THE STORY OF CICCU
' I have,' said he, ' a little house in the village, and over it grows a fig-tree. The house I leave to my sons, who are to live in it together; the fig-tree I divide as follows. To my son Peppe I leave the branches. To my sou Alfin I leave the trunk. To my son Ciccu I leave the fruit. Besides the house and tree, I have an old coverlet, which I leave to my eldest son. And an old purse, which I leave to my second son. And a horn, which I leave to my youngest son. And now farewell.'
Thus speaking, he laid himself down, and died quietly. The brothers wept bitterly for their father, whom they loved, and when they had buried him they began to talk over their future lives. 'What shall we do now?' said they. ' Shall we live in the wood, or go back to the village?' And they made up their minds to stay where they were and continue to earn their living by selling firewood.
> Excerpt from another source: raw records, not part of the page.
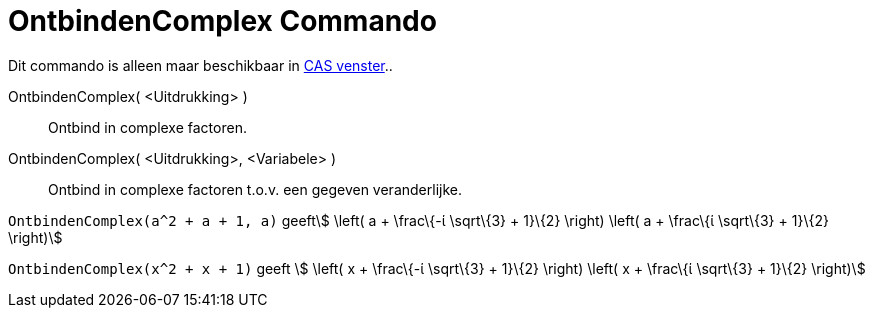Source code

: = OntbindenComplex Commando
:page-en: commands/CFactor_Command
ifdef::env-github[:imagesdir: /nl/modules/ROOT/assets/images]

Dit commando is alleen maar beschikbaar in xref:/CAS_venster.adoc[CAS venster]..

OntbindenComplex( <Uitdrukking> )::
  Ontbind in complexe factoren.
OntbindenComplex( <Uitdrukking>, <Variabele> )::
  Ontbind in complexe factoren t.o.v. een gegeven veranderlijke.

[EXAMPLE]
====

`++OntbindenComplex(a^2 + a + 1, a)++` geeftstem:[ \left( a + \frac\{-ί \sqrt\{3} + 1}\{2} \right) \left( a + \frac\{ί
\sqrt\{3} + 1}\{2} \right)]

====

[EXAMPLE]
====

`++OntbindenComplex(x^2 + x + 1)++` geeft stem:[ \left( x + \frac\{-ί \sqrt\{3} + 1}\{2} \right) \left( x + \frac\{ί
\sqrt\{3} + 1}\{2} \right)]

====
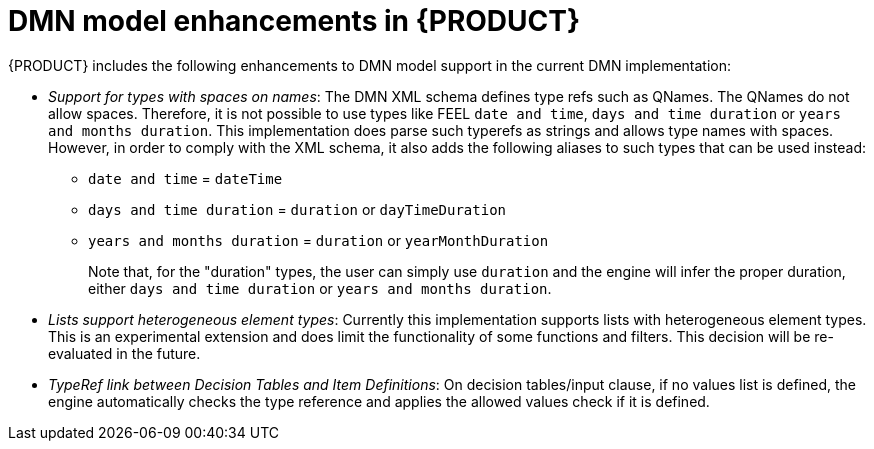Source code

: [id='dmn-model-enhancements-ref_{context}']
= DMN model enhancements in {PRODUCT}

{PRODUCT} includes the following enhancements to DMN model support in the current DMN implementation:

* __Support for types with spaces on names__: The DMN XML schema defines type refs such as QNames. The QNames do not allow spaces. Therefore, it is not possible to use types like FEEL `date and time`,   `days and time duration` or `years and months duration`. This implementation does parse such typerefs as strings and allows type names with spaces. However, in order to comply with the XML schema, it also adds the following aliases to such types that can be used instead:

  ** `date and time` = `dateTime`
  ** `days and time duration` = `duration` or `dayTimeDuration`
  ** `years and months duration` = `duration` or `yearMonthDuration`
+
Note that, for the "duration" types, the user can simply use `duration` and the engine will infer the proper duration, either `days and time duration` or `years and months duration`.

* __Lists support heterogeneous element types__: Currently this implementation supports lists with heterogeneous element types. This is an experimental extension and does limit the functionality of some functions and filters. This decision will be re-evaluated in the future.

* __TypeRef link between Decision Tables and Item Definitions__: On decision tables/input clause, if no values list is defined, the engine automatically checks the type reference and applies the allowed values check if it is defined.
One very hot evening, after they had been working hard all day, they fell asleep under a tree in front of the hut. And as they slept there came by three fairies, who stopped to look at them.
' What fine fellows !' said one. ' Let us give them a present.'
' Yes, what shall it be?' asked another.
' This youth has a coverlet over him,' said the first fairy. ' When he wraps it round him, and wishes himself in any place, he will find himself there in an instant.'
Then said the second fairy: ' This youth has a purse in his hand. I will promise that it shall always give him as much gold as he asks for.'
Last came the turn of the third fairy. ' This one has a horn slung round him. When he blows at the small end the seas shall be covered with ships. And if he blows at the wide end they shall all be sunk in the waves.' So they vanished, without knowing that Ciccu had been awake and heard all they said.